_Exercise instructions_
Return each line of the data below that contains the string "border".

_Input data_
◆ ◆ ◆ ◆
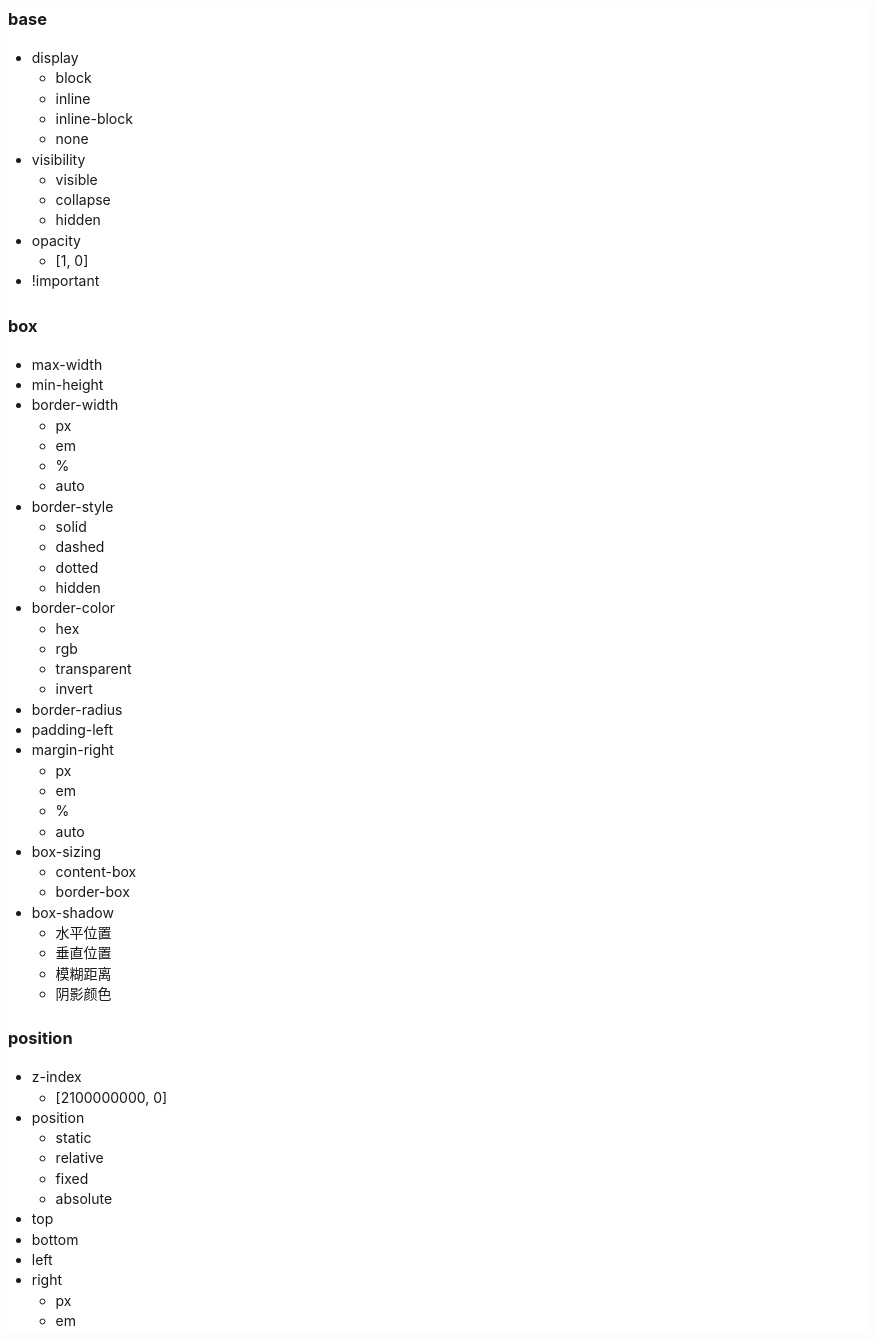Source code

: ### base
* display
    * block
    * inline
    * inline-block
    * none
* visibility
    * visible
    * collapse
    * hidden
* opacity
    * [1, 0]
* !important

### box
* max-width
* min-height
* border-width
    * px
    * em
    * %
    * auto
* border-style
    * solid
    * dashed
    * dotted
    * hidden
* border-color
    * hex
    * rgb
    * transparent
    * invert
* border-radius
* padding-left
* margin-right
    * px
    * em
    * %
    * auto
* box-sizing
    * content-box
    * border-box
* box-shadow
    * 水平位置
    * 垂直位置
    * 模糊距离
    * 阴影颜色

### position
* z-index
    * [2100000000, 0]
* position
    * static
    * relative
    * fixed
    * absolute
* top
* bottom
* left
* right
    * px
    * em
◆ ◆ ◆ ◆
_Written solution_
* border-width
* border-style
* border-color
* border-radius
    * border-box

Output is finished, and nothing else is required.